A SIC Notícias falou com quatro idosas que pertencem ao Clube Sénior da Fundação Liga. Estão em casa há sete meses. Há quem cuide da horta e faça obras em casa, mas há quem prefira ver televisão e fazer crochê. A coordenadora do Clube Sénior começa a identificar mais fragilidades físicas e psíquicas, o que não acontecia antes da pandemia. O Clube Sénior, que fica em Lisboa, está encerrado desde março. Não há previsões para a reabertura.

Especial Coronavírus

Os Centros de Dia e Centros de Convívo em Lisboa e Vale do Tejo estão encerrados desde março. O Clube Sénior, da Fundação Liga, fechou nessa altura, como todos os outros centros do país. No entanto, ainda não teve autorização para reabrir por ser em Lisboa, na região com mais casos de covid-19, ao contrário do que aconteceu nas restantes regiões do país.

A Fundação Liga teve de criar alternativas para combater a solidão dos idosos. O acompanhamento tem sido feito à distância, com videochamadas feitas pela coordenadora do Clube Sénior e pela técnica de serviço social. Os idosos passaram a utilizar telemóveis e tablets, alguns oferecidos pela Fundação Liga, para poderem estar em contacto com as amigas do Clube Sénior e com a coordenadora e a técnica.

"Eu não tinha telemóvel. Tive um há uns anos mas como não me entendia com ele até o dei à minha irmã. Disse que não queria mais telemóvel, mas com esta pandemia a doutora disse-me que tinha de ter porque faz falta", contou à SIC Notícias Virgínia Barros.

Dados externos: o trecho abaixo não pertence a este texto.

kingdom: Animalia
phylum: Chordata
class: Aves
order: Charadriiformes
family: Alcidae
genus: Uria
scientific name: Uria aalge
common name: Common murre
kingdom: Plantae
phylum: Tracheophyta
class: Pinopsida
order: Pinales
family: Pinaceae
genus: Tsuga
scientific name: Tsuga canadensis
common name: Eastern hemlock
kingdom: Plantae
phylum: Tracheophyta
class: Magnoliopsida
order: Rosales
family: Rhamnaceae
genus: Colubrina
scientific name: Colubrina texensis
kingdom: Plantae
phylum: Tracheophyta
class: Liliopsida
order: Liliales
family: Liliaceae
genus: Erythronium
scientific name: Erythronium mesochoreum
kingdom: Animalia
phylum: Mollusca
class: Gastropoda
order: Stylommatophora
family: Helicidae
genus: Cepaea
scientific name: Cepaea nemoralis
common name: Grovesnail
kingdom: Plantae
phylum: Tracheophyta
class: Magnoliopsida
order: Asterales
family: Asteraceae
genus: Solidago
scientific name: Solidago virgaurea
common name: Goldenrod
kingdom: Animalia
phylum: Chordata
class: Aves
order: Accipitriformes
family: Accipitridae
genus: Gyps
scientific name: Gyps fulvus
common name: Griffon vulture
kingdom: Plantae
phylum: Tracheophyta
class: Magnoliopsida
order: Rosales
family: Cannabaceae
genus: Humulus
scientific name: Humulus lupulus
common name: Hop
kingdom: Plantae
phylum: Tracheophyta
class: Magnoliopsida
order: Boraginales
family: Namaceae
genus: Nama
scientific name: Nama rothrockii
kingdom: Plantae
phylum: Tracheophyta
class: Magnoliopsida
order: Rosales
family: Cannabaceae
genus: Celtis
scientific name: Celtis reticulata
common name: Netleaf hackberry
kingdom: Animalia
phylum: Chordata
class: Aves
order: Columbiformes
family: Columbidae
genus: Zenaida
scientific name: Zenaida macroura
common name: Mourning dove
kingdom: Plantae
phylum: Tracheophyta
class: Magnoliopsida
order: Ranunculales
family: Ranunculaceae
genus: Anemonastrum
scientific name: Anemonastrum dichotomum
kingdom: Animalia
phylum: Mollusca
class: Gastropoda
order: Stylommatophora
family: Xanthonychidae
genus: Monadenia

No início da pandemia, quando os idosos tiveram de ficar confinados em casa, o Clube Sénior garantiu o acesso dos idosos a bens alimentares e medicamentos. Cristina Passos, coordenadora, contou que o telemóvel foi o primeiro instrumento de trabalho no início da pandemia "para dar resposta a essas necessidades básicas".

Sete meses depois, a coordenadora Cristina Passos identifica dependência física e cognitiva em alguns utentes, o que não acontecia antes da pandemia.

"Vai implicar novamente alguma readaptação para encontrar respostas que possam, no fundo, compensar estas áreas onde as sentimentos mais fragilizadas", afirmou, em entrevista à SIC Notícias.